Dataset entries
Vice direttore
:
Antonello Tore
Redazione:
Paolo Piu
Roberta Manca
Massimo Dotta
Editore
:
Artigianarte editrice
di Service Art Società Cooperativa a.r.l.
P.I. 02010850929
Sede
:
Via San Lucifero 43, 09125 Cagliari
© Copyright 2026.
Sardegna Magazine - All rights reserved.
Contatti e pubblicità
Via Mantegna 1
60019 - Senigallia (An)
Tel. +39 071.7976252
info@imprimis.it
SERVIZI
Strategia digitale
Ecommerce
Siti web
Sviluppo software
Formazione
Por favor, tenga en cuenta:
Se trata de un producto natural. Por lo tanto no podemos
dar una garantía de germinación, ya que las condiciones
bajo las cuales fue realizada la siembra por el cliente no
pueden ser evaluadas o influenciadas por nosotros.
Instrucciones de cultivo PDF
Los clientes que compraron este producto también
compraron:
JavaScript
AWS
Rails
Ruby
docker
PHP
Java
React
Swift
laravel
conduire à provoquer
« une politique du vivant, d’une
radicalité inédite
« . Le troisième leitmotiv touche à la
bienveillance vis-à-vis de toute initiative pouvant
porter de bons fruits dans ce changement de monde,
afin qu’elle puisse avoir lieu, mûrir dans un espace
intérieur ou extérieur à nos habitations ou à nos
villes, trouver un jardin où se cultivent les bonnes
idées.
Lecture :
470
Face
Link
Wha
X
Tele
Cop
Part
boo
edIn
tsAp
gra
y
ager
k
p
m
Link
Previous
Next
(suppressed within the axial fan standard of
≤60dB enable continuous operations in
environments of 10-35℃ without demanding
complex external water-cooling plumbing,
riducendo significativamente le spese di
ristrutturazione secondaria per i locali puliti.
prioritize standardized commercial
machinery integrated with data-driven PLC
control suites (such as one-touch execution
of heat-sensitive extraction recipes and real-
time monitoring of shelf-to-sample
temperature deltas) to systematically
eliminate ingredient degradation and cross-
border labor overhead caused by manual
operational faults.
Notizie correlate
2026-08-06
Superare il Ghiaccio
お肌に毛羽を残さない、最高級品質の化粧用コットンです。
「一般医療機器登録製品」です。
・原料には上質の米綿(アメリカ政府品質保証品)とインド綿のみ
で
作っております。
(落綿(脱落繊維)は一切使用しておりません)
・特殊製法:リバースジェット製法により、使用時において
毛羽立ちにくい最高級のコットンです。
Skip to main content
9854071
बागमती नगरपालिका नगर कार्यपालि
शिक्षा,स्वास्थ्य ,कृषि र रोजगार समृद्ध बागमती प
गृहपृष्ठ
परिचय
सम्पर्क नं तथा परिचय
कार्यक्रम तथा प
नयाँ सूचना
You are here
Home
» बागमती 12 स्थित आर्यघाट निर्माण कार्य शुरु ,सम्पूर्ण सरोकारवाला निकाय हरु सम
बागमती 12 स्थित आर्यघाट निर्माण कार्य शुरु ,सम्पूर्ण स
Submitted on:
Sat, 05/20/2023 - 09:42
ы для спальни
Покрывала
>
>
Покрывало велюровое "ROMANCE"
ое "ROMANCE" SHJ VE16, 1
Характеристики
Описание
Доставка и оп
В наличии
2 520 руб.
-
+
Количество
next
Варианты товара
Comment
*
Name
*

What is expected
Your answer should be one number, the count of lines in the records that contain the word "producto".

Problem solution
2